■ Objective ■
Copy out the material below, renaming each instance of "locality" as "site" and leaving every other part unchanged.

■ Records for processing ■
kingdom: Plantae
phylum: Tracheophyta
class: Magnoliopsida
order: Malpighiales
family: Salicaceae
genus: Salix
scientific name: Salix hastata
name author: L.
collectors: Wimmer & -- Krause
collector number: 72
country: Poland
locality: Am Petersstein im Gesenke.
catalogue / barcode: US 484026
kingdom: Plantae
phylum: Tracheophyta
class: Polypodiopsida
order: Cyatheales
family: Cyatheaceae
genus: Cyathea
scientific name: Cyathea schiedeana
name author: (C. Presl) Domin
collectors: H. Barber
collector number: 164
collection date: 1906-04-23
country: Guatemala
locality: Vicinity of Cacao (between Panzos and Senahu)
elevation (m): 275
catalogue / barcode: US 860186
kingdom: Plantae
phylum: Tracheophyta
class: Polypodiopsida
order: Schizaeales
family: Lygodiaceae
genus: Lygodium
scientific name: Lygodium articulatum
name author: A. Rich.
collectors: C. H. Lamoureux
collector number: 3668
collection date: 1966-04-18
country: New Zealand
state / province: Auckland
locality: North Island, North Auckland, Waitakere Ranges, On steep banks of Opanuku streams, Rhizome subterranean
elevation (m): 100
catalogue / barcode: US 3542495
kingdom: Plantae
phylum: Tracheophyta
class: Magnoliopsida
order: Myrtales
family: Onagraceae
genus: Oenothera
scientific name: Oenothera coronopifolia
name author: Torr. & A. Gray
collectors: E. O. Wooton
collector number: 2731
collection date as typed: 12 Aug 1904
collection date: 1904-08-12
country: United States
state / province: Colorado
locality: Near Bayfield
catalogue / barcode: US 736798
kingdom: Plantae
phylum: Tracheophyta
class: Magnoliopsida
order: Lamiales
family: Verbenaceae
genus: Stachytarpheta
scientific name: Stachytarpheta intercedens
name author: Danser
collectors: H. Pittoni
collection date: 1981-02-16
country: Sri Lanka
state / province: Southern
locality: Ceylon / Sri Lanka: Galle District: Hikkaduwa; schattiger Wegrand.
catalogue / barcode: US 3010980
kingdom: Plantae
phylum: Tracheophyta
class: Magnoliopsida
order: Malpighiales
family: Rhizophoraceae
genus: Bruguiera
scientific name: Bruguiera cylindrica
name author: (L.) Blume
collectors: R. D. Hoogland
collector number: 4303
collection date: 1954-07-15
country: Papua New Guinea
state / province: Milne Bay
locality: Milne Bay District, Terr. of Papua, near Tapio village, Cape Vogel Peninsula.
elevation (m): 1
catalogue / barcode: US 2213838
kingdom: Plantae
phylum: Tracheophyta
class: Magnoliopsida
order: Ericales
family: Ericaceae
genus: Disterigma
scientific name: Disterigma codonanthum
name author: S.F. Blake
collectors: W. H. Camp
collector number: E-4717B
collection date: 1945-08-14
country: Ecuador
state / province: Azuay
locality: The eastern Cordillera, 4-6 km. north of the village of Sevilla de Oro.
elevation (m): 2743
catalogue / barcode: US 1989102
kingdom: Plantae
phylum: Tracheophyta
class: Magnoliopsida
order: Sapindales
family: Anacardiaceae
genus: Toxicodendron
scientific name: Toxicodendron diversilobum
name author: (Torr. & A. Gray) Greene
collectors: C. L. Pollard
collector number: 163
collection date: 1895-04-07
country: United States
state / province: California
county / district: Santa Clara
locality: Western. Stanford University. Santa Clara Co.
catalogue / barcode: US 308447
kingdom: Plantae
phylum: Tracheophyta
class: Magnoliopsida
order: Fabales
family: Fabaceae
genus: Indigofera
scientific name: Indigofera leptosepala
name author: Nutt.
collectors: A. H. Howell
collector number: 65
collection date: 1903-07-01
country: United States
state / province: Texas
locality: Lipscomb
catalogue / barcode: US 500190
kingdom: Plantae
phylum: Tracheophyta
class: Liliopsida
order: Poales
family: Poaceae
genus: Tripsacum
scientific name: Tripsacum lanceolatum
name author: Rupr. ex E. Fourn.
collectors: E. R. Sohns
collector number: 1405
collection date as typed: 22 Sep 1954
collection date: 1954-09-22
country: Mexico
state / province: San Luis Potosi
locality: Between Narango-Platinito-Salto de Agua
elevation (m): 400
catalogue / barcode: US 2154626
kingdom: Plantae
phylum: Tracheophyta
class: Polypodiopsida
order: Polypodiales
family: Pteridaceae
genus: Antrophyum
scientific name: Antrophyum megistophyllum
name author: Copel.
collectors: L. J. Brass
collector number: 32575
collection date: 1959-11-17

■ Exercise answer ■
kingdom: Plantae
phylum: Tracheophyta
class: Magnoliopsida
order: Malpighiales
family: Salicaceae
genus: Salix
scientific name: Salix hastata
name author: L.
collectors: Wimmer & -- Krause
collector number: 72
country: Poland
site: Am Petersstein im Gesenke.
catalogue / barcode: US 484026
kingdom: Plantae
phylum: Tracheophyta
class: Polypodiopsida
order: Cyatheales
family: Cyatheaceae
genus: Cyathea
scientific name: Cyathea schiedeana
name author: (C. Presl) Domin
collectors: H. Barber
collector number: 164
collection date: 1906-04-23
country: Guatemala
site: Vicinity of Cacao (between Panzos and Senahu)
elevation (m): 275
catalogue / barcode: US 860186
kingdom: Plantae
phylum: Tracheophyta
class: Polypodiopsida
order: Schizaeales
family: Lygodiaceae
genus: Lygodium
scientific name: Lygodium articulatum
name author: A. Rich.
collectors: C. H. Lamoureux
collector number: 3668
collection date: 1966-04-18
country: New Zealand
state / province: Auckland
site: North Island, North Auckland, Waitakere Ranges, On steep banks of Opanuku streams, Rhizome subterranean
elevation (m): 100
catalogue / barcode: US 3542495
kingdom: Plantae
phylum: Tracheophyta
class: Magnoliopsida
order: Myrtales
family: Onagraceae
genus: Oenothera
scientific name: Oenothera coronopifolia
name author: Torr. & A. Gray
collectors: E. O. Wooton
collector number: 2731
collection date as typed: 12 Aug 1904
collection date: 1904-08-12
country: United States
state / province: Colorado
site: Near Bayfield
catalogue / barcode: US 736798
kingdom: Plantae
phylum: Tracheophyta
class: Magnoliopsida
order: Lamiales
family: Verbenaceae
genus: Stachytarpheta
scientific name: Stachytarpheta intercedens
name author: Danser
collectors: H. Pittoni
collection date: 1981-02-16
country: Sri Lanka
state / province: Southern
site: Ceylon / Sri Lanka: Galle District: Hikkaduwa; schattiger Wegrand.
catalogue / barcode: US 3010980
kingdom: Plantae
phylum: Tracheophyta
class: Magnoliopsida
order: Malpighiales
family: Rhizophoraceae
genus: Bruguiera
scientific name: Bruguiera cylindrica
name author: (L.) Blume
collectors: R. D. Hoogland
collector number: 4303
collection date: 1954-07-15
country: Papua New Guinea
state / province: Milne Bay
site: Milne Bay District, Terr. of Papua, near Tapio village, Cape Vogel Peninsula.
elevation (m): 1
catalogue / barcode: US 2213838
kingdom: Plantae
phylum: Tracheophyta
class: Magnoliopsida
order: Ericales
family: Ericaceae
genus: Disterigma
scientific name: Disterigma codonanthum
name author: S.F. Blake
collectors: W. H. Camp
collector number: E-4717B
collection date: 1945-08-14
country: Ecuador
state / province: Azuay
site: The eastern Cordillera, 4-6 km. north of the village of Sevilla de Oro.
elevation (m): 2743
catalogue / barcode: US 1989102
kingdom: Plantae
phylum: Tracheophyta
class: Magnoliopsida
order: Sapindales
family: Anacardiaceae
genus: Toxicodendron
scientific name: Toxicodendron diversilobum
name author: (Torr. & A. Gray) Greene
collectors: C. L. Pollard
collector number: 163
collection date: 1895-04-07
country: United States
state / province: California
county / district: Santa Clara
site: Western. Stanford University. Santa Clara Co.
catalogue / barcode: US 308447
kingdom: Plantae
phylum: Tracheophyta
class: Magnoliopsida
order: Fabales
family: Fabaceae
genus: Indigofera
scientific name: Indigofera leptosepala
name author: Nutt.
collectors: A. H. Howell
collector number: 65
collection date: 1903-07-01
country: United States
state / province: Texas
site: Lipscomb
catalogue / barcode: US 500190
kingdom: Plantae
phylum: Tracheophyta
class: Liliopsida
order: Poales
family: Poaceae
genus: Tripsacum
scientific name: Tripsacum lanceolatum
name author: Rupr. ex E. Fourn.
collectors: E. R. Sohns
collector number: 1405
collection date as typed: 22 Sep 1954
collection date: 1954-09-22
country: Mexico
state / province: San Luis Potosi
site: Between Narango-Platinito-Salto de Agua
elevation (m): 400
catalogue / barcode: US 2154626
kingdom: Plantae
phylum: Tracheophyta
class: Polypodiopsida
order: Polypodiales
family: Pteridaceae
genus: Antrophyum
scientific name: Antrophyum megistophyllum
name author: Copel.
collectors: L. J. Brass
collector number: 32575
collection date: 1959-11-17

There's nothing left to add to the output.